The Bowman Gum Company began issuing baseball cards in 1948, with 48 black-and-white cards offered in a 2 1/16” by 2 ½" size. The following year the numbers swelled to 240 cards of the same dimensions, with team colors overprinted on the black-and-white snapshots. By 1952 the Bowman cards were 2 1/16" by 3 1/8" and featured color reproductions of photographs along with facsimile autographs.
Although not as well known today as the 1952 Topps set, the '52 Bowman issue contains some significant condition rarities and is a virtual highlight reel of mid-century stars. Here’s a brief glance at some of the biggest names from this important set.
Yogi Berra — Berra is perhaps more famous for what he said off the field than for what he did on it. This is understandable. Anyone who comes up with the following gems is going to be oft quoted: "Nobody goes there anymore, it's too crowded." Or, "He's so popular no one can stand him." Or, "Slump? What slump? I just ain't hitting." Or, "That game was exciting. It was a real cliff dweller." Sometimes lost in this mangled logic are such feats as Berra's three MVP awards, his election the Hall of Fame, and his many World Series records. A great player and the #1 card in the '52 Bowman set.
Bobby Thomson — He's remembered for the “Shot heard 'round the world" that won the pennant for the 1951 New York Giants, and there are few home runs in the history of baseball that can equal that one for drama. He was a lifetime .270 hitter with power, cracking out 264 homers in his 15-year career. He's the #2 card in the set, and it's one of the most popular and expensive.

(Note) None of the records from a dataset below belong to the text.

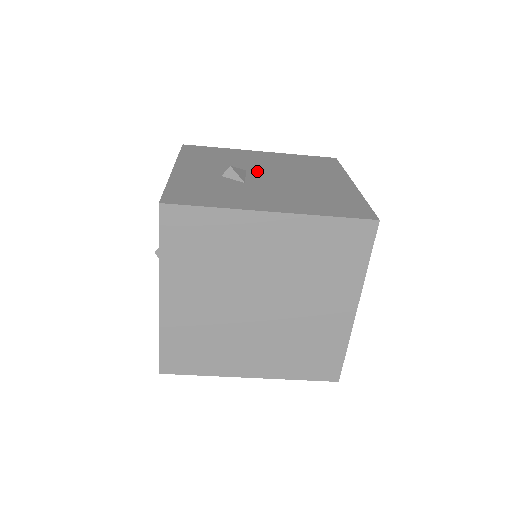
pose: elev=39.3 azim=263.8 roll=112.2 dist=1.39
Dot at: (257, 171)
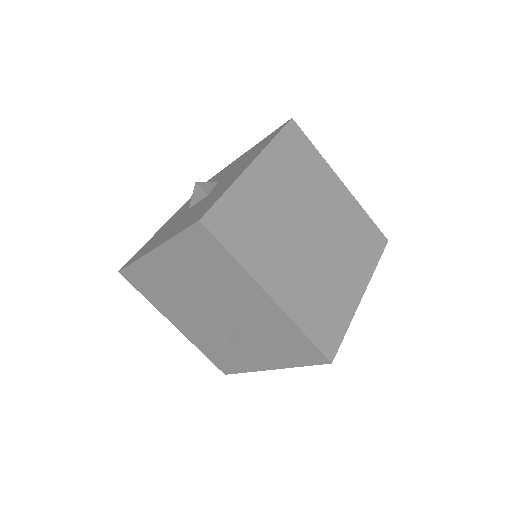
Dot at: occluded
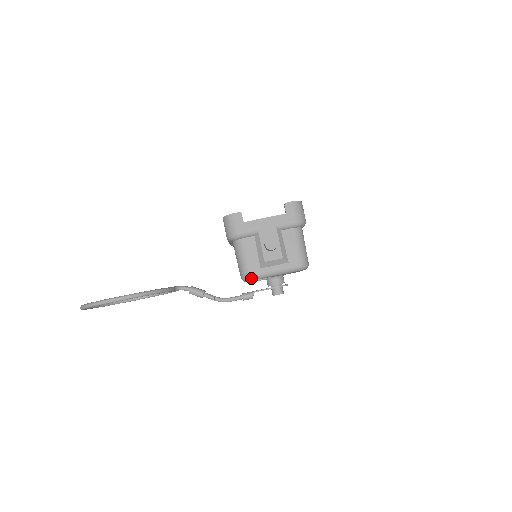
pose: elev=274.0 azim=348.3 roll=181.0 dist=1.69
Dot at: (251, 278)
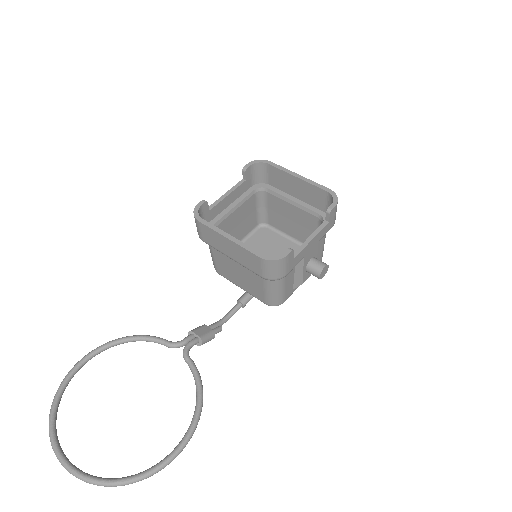
Dot at: occluded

Robin Roberts — In the 1950s people loved to speculate about what kind of a record Roberts would have if he pitched for the Yankees. "He'd go 35-2 every year," they used to say, and they might have been right. This Hall of Fame star posted a 28-7 record in 1952 with the fourth-place Phillies, and won the MVP award. Even Rupert Murdoch might have to take out a loan to pay Roberts what he'd be worth in today's market.
Pee Wee Reese -- Reese or Rizzuto? Who was the best shortstop in New York in the 1940s and '50s? It was fun to debate the virtues of these two greats, and impossible to decide the winner. Pee Wee Reese played for the Brooklyn Dodgers, and was elected to the Hall of Fame in 1984 even though he hit .300 in only one season of his career. In his 16 seasons in the majors he finished in the top ten in the MVP voting eight times. Why? He was a leader, a superb fielder, an excellent baserunner, and could get on base and score runs... in other words, he was a winner.

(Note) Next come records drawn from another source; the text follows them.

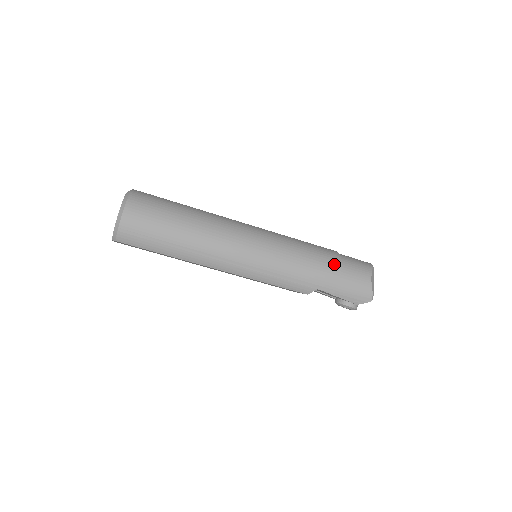
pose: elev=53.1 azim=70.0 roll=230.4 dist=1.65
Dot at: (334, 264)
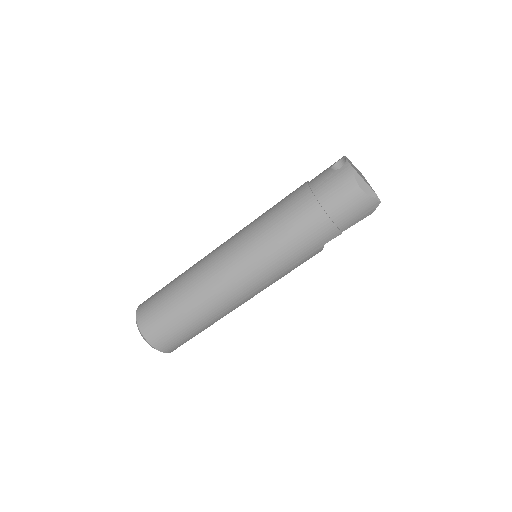
Dot at: (316, 216)
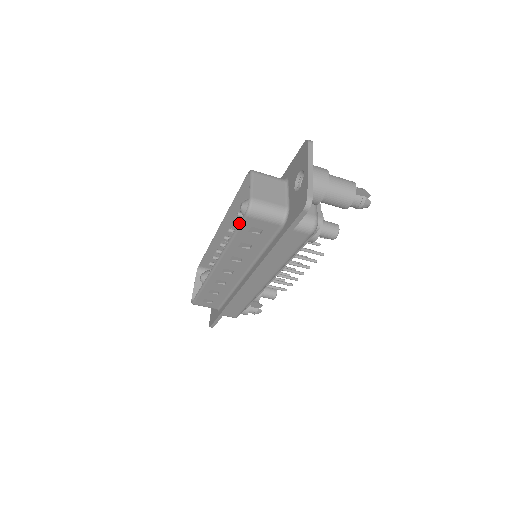
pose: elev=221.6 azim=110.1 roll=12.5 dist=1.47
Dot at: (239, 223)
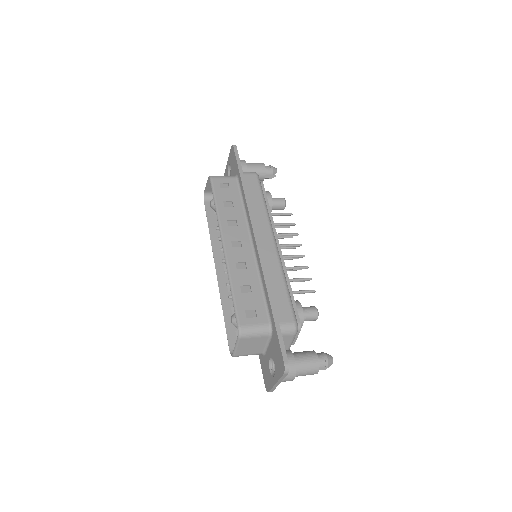
Dot at: (227, 337)
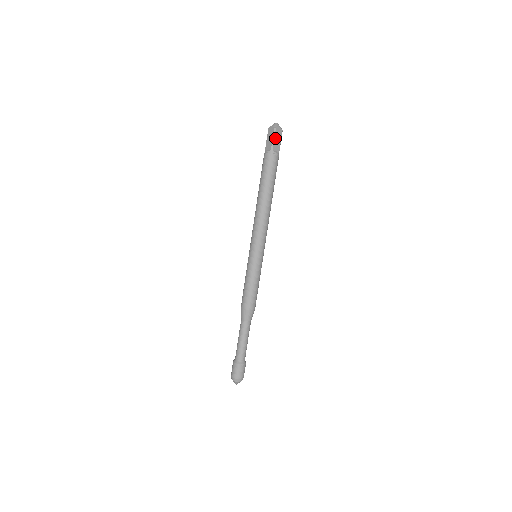
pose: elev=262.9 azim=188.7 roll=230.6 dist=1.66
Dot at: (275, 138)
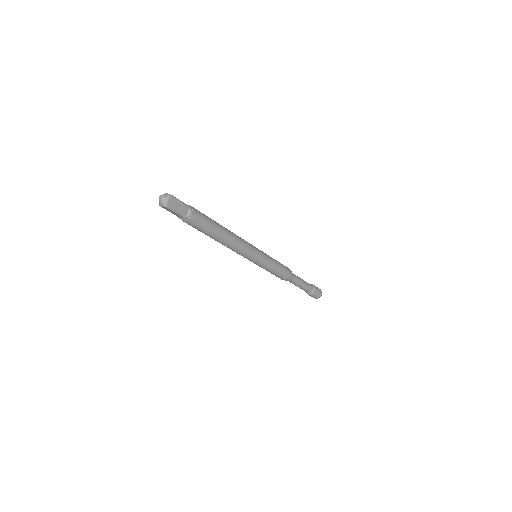
Dot at: (176, 210)
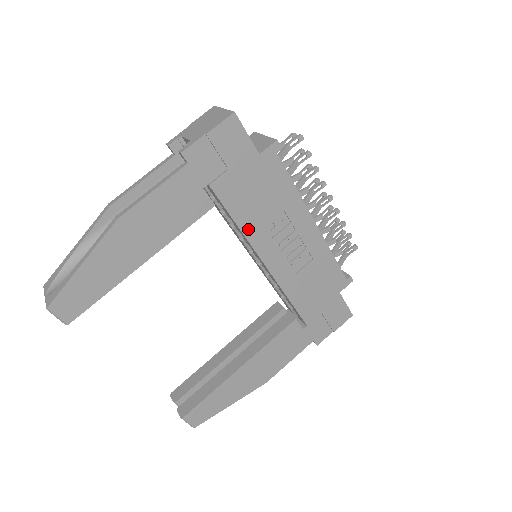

Ralph Kiner -- Is there a power hitter in the house? This Hall of Fame superstar could hit them out like Mark McGwire -- sometimes a towering drive and sometimes a laser beam to left. Kiner led the league in homers in his first seven seasons. He cut his career short, retiring after only ten years, or his career numbers might rank with the all-time greats.
Nellie Fox — The first time you saw Fox play you might think there was something wrong with his face, but it was just a gigantic plug of chewing tobacco. He hit over .300 six times in his career, and almost never struck out. As was true with Pee Wee Reese, Fox was noted for hustling on every play.
Alvin Dark — “Take a hike, kid.” For all that Alvin Dark accomplished as a football star in college, a top-notch ballplayer and a fine manager, he's best remembered today for those four words he said to a young Jim Bouton when Bouton asked Dark for an autograph. The words were immortalized decades later in Bouton’s monumental bestseller, “Ball Four.”
Roy Campanella — A tragic auto accident in 1958 left this great Dodger catcher paralyzed for the rest of his life, but his fans never forgot his three MVP years, his superb defensive abilities, his power, or his courage. Campy was the second black player to play for the Dodgers, joining the club in early 1948.
George Kell —This Hall of Fame player is best remembered for barely winning the 1949 batting title by .0002 over Ted Williams. He starred for several teams, including Philadelphia, Detroit, Boston Chicago, and Baltimore, all in the American League.
Stan Musial —I can still hear Harry Caray’s voice over the radio as Stan “The Man” stepped to the plate. “Here’s Musial,” Harry would growl, followed a few moments later with, “There’s a drive in the right field corner and Musial’s in with a stand-up double.” Carl Erskine knew how to pitch to Musial. “I just throw him my very best stuff and then run and back up third,” Erskine quipped. Seven batting titles, a lifetime average of .331, 475 homers, nearly 2,000 RBI—what a player!
The 1952 Bowman set is packed with great players, nice cards, and wonderful memories.